-- Start DATA SUPPLIED --

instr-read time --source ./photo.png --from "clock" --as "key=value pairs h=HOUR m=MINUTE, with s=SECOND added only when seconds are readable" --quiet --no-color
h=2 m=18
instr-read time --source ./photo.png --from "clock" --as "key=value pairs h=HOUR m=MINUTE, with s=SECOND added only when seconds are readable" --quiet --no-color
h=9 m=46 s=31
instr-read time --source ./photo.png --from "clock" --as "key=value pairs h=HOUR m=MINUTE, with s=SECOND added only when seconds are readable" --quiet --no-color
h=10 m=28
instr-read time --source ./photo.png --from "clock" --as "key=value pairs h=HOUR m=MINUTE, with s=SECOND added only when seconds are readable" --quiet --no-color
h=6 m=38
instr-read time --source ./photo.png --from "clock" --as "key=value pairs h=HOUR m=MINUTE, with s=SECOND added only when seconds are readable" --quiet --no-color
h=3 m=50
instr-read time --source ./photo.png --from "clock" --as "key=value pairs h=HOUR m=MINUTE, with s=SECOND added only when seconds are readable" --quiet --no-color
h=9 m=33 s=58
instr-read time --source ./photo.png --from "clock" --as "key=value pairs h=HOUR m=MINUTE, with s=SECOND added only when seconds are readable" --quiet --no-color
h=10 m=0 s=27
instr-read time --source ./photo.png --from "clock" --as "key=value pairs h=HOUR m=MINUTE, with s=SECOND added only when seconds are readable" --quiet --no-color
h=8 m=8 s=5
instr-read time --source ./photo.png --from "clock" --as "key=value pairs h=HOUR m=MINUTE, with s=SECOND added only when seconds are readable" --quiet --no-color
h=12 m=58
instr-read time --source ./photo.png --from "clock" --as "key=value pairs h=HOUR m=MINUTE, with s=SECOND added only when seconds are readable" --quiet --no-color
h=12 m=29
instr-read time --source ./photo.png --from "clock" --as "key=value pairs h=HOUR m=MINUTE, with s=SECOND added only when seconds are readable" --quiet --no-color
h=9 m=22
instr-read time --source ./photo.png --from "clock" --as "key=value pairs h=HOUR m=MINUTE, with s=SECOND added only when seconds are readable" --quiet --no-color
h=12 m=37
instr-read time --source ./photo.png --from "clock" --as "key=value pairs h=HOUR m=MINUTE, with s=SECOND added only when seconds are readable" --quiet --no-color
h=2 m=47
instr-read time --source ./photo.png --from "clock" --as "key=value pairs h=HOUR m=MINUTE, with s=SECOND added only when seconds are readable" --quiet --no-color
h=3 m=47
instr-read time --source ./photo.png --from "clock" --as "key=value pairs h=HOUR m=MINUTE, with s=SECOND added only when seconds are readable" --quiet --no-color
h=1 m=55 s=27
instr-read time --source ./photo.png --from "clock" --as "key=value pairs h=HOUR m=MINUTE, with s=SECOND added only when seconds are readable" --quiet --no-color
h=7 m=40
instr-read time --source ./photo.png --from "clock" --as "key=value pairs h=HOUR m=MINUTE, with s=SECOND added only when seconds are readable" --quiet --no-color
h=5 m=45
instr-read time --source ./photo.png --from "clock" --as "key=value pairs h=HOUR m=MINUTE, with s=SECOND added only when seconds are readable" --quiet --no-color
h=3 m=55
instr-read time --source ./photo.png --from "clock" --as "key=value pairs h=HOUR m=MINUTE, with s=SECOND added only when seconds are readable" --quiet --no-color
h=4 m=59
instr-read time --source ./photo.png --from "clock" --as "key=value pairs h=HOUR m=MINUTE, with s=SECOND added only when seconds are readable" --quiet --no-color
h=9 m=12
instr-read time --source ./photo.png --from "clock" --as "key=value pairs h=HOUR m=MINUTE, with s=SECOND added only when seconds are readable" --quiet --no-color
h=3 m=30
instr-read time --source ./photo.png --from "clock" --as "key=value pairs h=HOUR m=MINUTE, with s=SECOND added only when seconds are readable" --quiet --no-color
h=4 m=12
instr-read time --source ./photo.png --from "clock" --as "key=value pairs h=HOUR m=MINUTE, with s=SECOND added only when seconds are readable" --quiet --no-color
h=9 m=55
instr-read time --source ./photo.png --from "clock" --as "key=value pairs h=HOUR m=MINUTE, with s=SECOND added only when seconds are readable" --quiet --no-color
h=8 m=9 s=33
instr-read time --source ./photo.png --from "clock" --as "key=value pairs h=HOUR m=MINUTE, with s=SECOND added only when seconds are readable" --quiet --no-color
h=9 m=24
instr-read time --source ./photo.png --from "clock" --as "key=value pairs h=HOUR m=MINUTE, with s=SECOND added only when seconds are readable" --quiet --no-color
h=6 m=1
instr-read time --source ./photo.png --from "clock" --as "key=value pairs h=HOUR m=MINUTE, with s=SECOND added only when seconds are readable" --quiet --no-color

-- End DATA SUPPLIED --

(STATED GOAL): Put all the lines above into a numbered list, skipping any blank lines.

(FINAL RESULT):
1. instr-read time --source ./photo.png --from "clock" --as "key=value pairs h=HOUR m=MINUTE, with s=SECOND added only when seconds are readable" --quiet --no-color
2. h=2 m=18
3. instr-read time --source ./photo.png --from "clock" --as "key=value pairs h=HOUR m=MINUTE, with s=SECOND added only when seconds are readable" --quiet --no-color
4. h=9 m=46 s=31
5. instr-read time --source ./photo.png --from "clock" --as "key=value pairs h=HOUR m=MINUTE, with s=SECOND added only when seconds are readable" --quiet --no-color
6. h=10 m=28
7. instr-read time --source ./photo.png --from "clock" --as "key=value pairs h=HOUR m=MINUTE, with s=SECOND added only when seconds are readable" --quiet --no-color
8. h=6 m=38
9. instr-read time --source ./photo.png --from "clock" --as "key=value pairs h=HOUR m=MINUTE, with s=SECOND added only when seconds are readable" --quiet --no-color
10. h=3 m=50
11. instr-read time --source ./photo.png --from "clock" --as "key=value pairs h=HOUR m=MINUTE, with s=SECOND added only when seconds are readable" --quiet --no-color
12. h=9 m=33 s=58
13. instr-read time --source ./photo.png --from "clock" --as "key=value pairs h=HOUR m=MINUTE, with s=SECOND added only when seconds are readable" --quiet --no-color
14. h=10 m=0 s=27
15. instr-read time --source ./photo.png --from "clock" --as "key=value pairs h=HOUR m=MINUTE, with s=SECOND added only when seconds are readable" --quiet --no-color
16. h=8 m=8 s=5
17. instr-read time --source ./photo.png --from "clock" --as "key=value pairs h=HOUR m=MINUTE, with s=SECOND added only when seconds are readable" --quiet --no-color
18. h=12 m=58
19. instr-read time --source ./photo.png --from "clock" --as "key=value pairs h=HOUR m=MINUTE, with s=SECOND added only when seconds are readable" --quiet --no-color
20. h=12 m=29
21. instr-read time --source ./photo.png --from "clock" --as "key=value pairs h=HOUR m=MINUTE, with s=SECOND added only when seconds are readable" --quiet --no-color
22. h=9 m=22
23. instr-read time --source ./photo.png --from "clock" --as "key=value pairs h=HOUR m=MINUTE, with s=SECOND added only when seconds are readable" --quiet --no-color
24. h=12 m=37
25. instr-read time --source ./photo.png --from "clock" --as "key=value pairs h=HOUR m=MINUTE, with s=SECOND added only when seconds are readable" --quiet --no-color
26. h=2 m=47
27. instr-read time --source ./photo.png --from "clock" --as "key=value pairs h=HOUR m=MINUTE, with s=SECOND added only when seconds are readable" --quiet --no-color
28. h=3 m=47
29. instr-read time --source ./photo.png --from "clock" --as "key=value pairs h=HOUR m=MINUTE, with s=SECOND added only when seconds are readable" --quiet --no-color
30. h=1 m=55 s=27
31. instr-read time --source ./photo.png --from "clock" --as "key=value pairs h=HOUR m=MINUTE, with s=SECOND added only when seconds are readable" --quiet --no-color
32. h=7 m=40
33. instr-read time --source ./photo.png --from "clock" --as "key=value pairs h=HOUR m=MINUTE, with s=SECOND added only when seconds are readable" --quiet --no-color
34. h=5 m=45
35. instr-read time --source ./photo.png --from "clock" --as "key=value pairs h=HOUR m=MINUTE, with s=SECOND added only when seconds are readable" --quiet --no-color
36. h=3 m=55
37. instr-read time --source ./photo.png --from "clock" --as "key=value pairs h=HOUR m=MINUTE, with s=SECOND added only when seconds are readable" --quiet --no-color
38. h=4 m=59
39. instr-read time --source ./photo.png --from "clock" --as "key=value pairs h=HOUR m=MINUTE, with s=SECOND added only when seconds are readable" --quiet --no-color
40. h=9 m=12
41. instr-read time --source ./photo.png --from "clock" --as "key=value pairs h=HOUR m=MINUTE, with s=SECOND added only when seconds are readable" --quiet --no-color
42. h=3 m=30
43. instr-read time --source ./photo.png --from "clock" --as "key=value pairs h=HOUR m=MINUTE, with s=SECOND added only when seconds are readable" --quiet --no-color
44. h=4 m=12
45. instr-read time --source ./photo.png --from "clock" --as "key=value pairs h=HOUR m=MINUTE, with s=SECOND added only when seconds are readable" --quiet --no-color
46. h=9 m=55
47. instr-read time --source ./photo.png --from "clock" --as "key=value pairs h=HOUR m=MINUTE, with s=SECOND added only when seconds are readable" --quiet --no-color
48. h=8 m=9 s=33
49. instr-read time --source ./photo.png --from "clock" --as "key=value pairs h=HOUR m=MINUTE, with s=SECOND added only when seconds are readable" --quiet --no-color
50. h=9 m=24
51. instr-read time --source ./photo.png --from "clock" --as "key=value pairs h=HOUR m=MINUTE, with s=SECOND added only when seconds are readable" --quiet --no-color
52. h=6 m=1
53. instr-read time --source ./photo.png --from "clock" --as "key=value pairs h=HOUR m=MINUTE, with s=SECOND added only when seconds are readable" --quiet --no-color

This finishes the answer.